Newton was a loner pure and simple, secure in the knowledge
that he was without peers when it came to almost all matters
cerebral. The only person who knew him well was his enigmatic
chamber fellow John Wickins, who lived with him when he was
formulating the calculus, conducting his brilliantly counterintuitive
prism experiments, and undergoing his earliest intimations
of gravity. When the two men finally parted company
after sharing the same lodgings at Cambridge University for some
twenty years, Wickins married and moved away to become a
successful country parson, leaving behind neither letters nor memoirs
regarding his supremely gifted friend.
Perhaps Wickins’s silence was at least partly due to the fact
that he understood so little of what Newton was about, although
he often took the part of Newton’s copyist. This was no less true
of Humphrey Newton, a distant relative hired by Sir Isaac to stoke
the fires of his alchemical furnace during what Humphrey called
“spring & fall of the Leaf.” Humphrey described his employer as
a man possessed, one who slept next to the fire through the night
without bothering to remove so much as a single article of clothing.

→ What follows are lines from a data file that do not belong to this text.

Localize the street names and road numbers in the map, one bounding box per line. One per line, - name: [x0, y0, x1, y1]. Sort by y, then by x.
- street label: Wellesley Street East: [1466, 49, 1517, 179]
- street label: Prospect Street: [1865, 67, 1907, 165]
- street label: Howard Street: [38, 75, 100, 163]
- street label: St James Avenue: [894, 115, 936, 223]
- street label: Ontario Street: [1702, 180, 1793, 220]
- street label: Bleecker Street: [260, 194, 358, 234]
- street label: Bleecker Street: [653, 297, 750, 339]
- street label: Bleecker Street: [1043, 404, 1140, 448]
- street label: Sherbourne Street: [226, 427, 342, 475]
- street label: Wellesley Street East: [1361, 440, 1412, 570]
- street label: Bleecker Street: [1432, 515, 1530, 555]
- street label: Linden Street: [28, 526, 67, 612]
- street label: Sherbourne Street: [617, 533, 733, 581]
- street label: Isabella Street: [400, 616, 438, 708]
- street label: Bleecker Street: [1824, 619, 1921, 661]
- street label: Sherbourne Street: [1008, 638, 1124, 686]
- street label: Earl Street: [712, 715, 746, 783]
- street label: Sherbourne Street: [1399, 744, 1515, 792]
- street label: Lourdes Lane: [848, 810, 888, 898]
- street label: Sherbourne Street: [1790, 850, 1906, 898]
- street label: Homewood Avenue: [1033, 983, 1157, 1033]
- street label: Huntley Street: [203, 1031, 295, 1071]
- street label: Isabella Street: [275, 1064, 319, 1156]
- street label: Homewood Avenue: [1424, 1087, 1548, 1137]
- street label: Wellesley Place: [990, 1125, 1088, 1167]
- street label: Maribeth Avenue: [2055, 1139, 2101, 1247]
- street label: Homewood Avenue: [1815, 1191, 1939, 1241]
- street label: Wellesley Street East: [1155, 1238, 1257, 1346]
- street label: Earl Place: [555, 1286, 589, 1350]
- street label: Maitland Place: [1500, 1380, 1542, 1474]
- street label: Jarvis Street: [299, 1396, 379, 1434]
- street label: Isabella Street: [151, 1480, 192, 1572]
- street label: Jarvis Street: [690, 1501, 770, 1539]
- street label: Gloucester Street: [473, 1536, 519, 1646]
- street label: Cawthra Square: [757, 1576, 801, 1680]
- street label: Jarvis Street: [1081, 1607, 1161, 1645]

As for what Newton was searching for, Humphrey, like the
sorcerer’s apprentice, hadn’t a clue. “His Pains, his Diligence at
those set Times,” Humphrey wrote, “made me think he aimed at
something beyond the Reach of human Art & Industry.”
So it went for thirty years and more until Newton resigned his
professorship and set out for the greener pastures of London.
There he took charge of the royal mint, where he transformed the
coining of England’s silver and gold while vengefully running
counterfeiters to ground for a date with the hangman’s noose. And
it was in London, while Newton was presiding over the Royal
Society like some grand potentate, that he went to war against the
German polymath Gottfried Wilhelm von Leibniz and England’s
astronomer royal, John Flamsteed.
While I can claim no personal knowledge of Newton, I have
spent much of the past twenty-five years reading, thinking, and
writing about him. This short biography is the partial distillate of
that intractable—indeed sometimes maddening—quest for understanding,
and is aimed at the casual reader who wishes to know
something more of Newton beyond his “discovery” of universal
gravitation. Still, after all that time, I, too, see him through a glass
darkly. As one Newton scholar remarked, “It would take another
Newton to understand Newton.” I am anything but that person,
yet neither were all the others who have accepted the challenge of
putting his remarkable life on paper. What sustained me was the
privilege of standing over Newton’s shoulder, a silent witness to
the creative process as it unfolded in all its majesty. Think of it: a
lone human being bent low over a desk, supplied with nothing
more than a quill pen, a pot of homemade ink, and countless
sheets of blank paper, calculating precisely how the cosmos goes.
When an awed French mathematician wrote to an English
friend and fellow member of the Royal Society, he wanted to know
if Sir Isaac Newton eats and drinks and sleeps like other men. Of
course, his friend replied, “He assumes nothing and puts himself
on a level with all mankind.” It was an opinion with which the
brilliant astronomer and comet seeker Edmond Halley profoundly
disagreed: “Nearer to the gods,” Halley declared, “no mortal may
approach,” lifting Newton to the stars.